WHAT IS NEEDED: Please return each entry that follows exactly as given, but without pictures.

DATASET RECORDS:
========================================

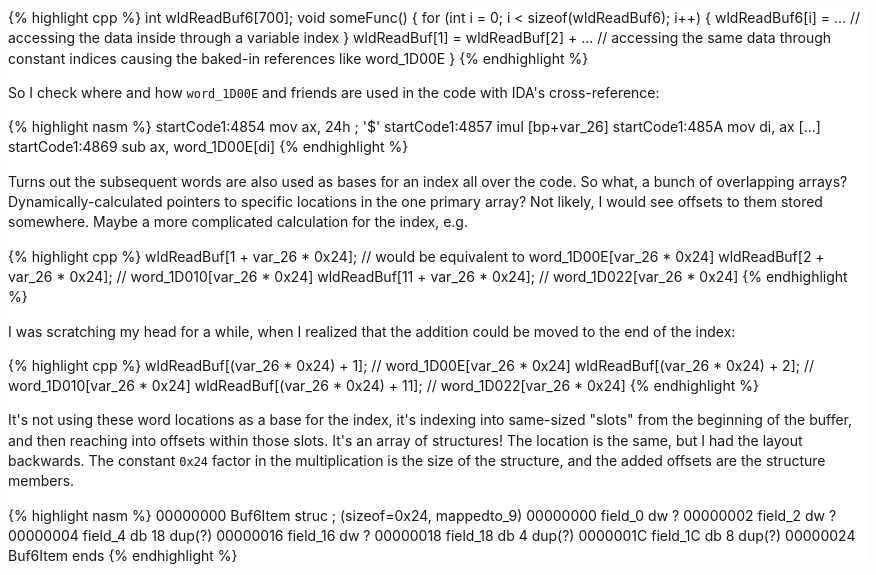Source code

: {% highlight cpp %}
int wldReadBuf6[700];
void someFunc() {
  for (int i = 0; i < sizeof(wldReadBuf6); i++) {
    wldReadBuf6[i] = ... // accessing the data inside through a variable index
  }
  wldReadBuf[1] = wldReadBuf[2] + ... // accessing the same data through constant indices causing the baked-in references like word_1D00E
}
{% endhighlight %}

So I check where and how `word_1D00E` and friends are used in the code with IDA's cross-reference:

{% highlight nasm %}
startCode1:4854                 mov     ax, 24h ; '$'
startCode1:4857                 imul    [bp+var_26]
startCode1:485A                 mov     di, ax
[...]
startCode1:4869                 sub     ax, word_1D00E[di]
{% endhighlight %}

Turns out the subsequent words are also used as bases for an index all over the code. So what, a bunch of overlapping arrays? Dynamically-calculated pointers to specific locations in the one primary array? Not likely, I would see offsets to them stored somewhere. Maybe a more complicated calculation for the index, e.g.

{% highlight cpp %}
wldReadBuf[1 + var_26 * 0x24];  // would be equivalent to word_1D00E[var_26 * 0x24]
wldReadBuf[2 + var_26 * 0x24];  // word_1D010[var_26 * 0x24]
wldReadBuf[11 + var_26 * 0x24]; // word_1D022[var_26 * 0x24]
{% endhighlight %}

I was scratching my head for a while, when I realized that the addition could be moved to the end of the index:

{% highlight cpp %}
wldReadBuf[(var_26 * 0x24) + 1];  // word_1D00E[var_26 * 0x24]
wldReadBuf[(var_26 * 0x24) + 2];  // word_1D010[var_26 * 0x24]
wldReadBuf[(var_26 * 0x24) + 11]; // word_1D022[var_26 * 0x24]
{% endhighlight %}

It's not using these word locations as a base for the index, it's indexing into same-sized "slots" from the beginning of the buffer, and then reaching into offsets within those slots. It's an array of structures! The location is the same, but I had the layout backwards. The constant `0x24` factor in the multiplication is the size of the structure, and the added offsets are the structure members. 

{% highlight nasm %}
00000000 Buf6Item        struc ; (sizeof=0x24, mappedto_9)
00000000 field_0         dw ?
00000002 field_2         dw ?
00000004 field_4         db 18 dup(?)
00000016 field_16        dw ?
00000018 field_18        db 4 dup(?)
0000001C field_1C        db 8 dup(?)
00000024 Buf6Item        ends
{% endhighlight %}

========================================

RESULT FOR THIS TASK:
Source code

: {% highlight cpp %}
int wldReadBuf6[700];
void someFunc() {
  for (int i = 0; i < sizeof(wldReadBuf6); i++) {
    wldReadBuf6[i] = ... // accessing the data inside through a variable index
  }
  wldReadBuf[1] = wldReadBuf[2] + ... // accessing the same data through constant indices causing the baked-in references like word_1D00E
}
{% endhighlight %}

So I check where and how `word_1D00E` and friends are used in the code with IDA's cross-reference:

{% highlight nasm %}
startCode1:4854                 mov     ax, 24h ; '$'
startCode1:4857                 imul    [bp+var_26]
startCode1:485A                 mov     di, ax
[...]
startCode1:4869                 sub     ax, word_1D00E[di]
{% endhighlight %}

Turns out the subsequent words are also used as bases for an index all over the code. So what, a bunch of overlapping arrays? Dynamically-calculated pointers to specific locations in the one primary array? Not likely, I would see offsets to them stored somewhere. Maybe a more complicated calculation for the index, e.g.

{% highlight cpp %}
wldReadBuf[1 + var_26 * 0x24];  // would be equivalent to word_1D00E[var_26 * 0x24]
wldReadBuf[2 + var_26 * 0x24];  // word_1D010[var_26 * 0x24]
wldReadBuf[11 + var_26 * 0x24]; // word_1D022[var_26 * 0x24]
{% endhighlight %}

I was scratching my head for a while, when I realized that the addition could be moved to the end of the index:

{% highlight cpp %}
wldReadBuf[(var_26 * 0x24) + 1];  // word_1D00E[var_26 * 0x24]
wldReadBuf[(var_26 * 0x24) + 2];  // word_1D010[var_26 * 0x24]
wldReadBuf[(var_26 * 0x24) + 11]; // word_1D022[var_26 * 0x24]
{% endhighlight %}

It's not using these word locations as a base for the index, it's indexing into same-sized "slots" from the beginning of the buffer, and then reaching into offsets within those slots. It's an array of structures! The location is the same, but I had the layout backwards. The constant `0x24` factor in the multiplication is the size of the structure, and the added offsets are the structure members. 

{% highlight nasm %}
00000000 Buf6Item        struc ; (sizeof=0x24, mappedto_9)
00000000 field_0         dw ?
00000002 field_2         dw ?
00000004 field_4         db 18 dup(?)
00000016 field_16        dw ?
00000018 field_18        db 4 dup(?)
0000001C field_1C        db 8 dup(?)
00000024 Buf6Item        ends
{% endhighlight %}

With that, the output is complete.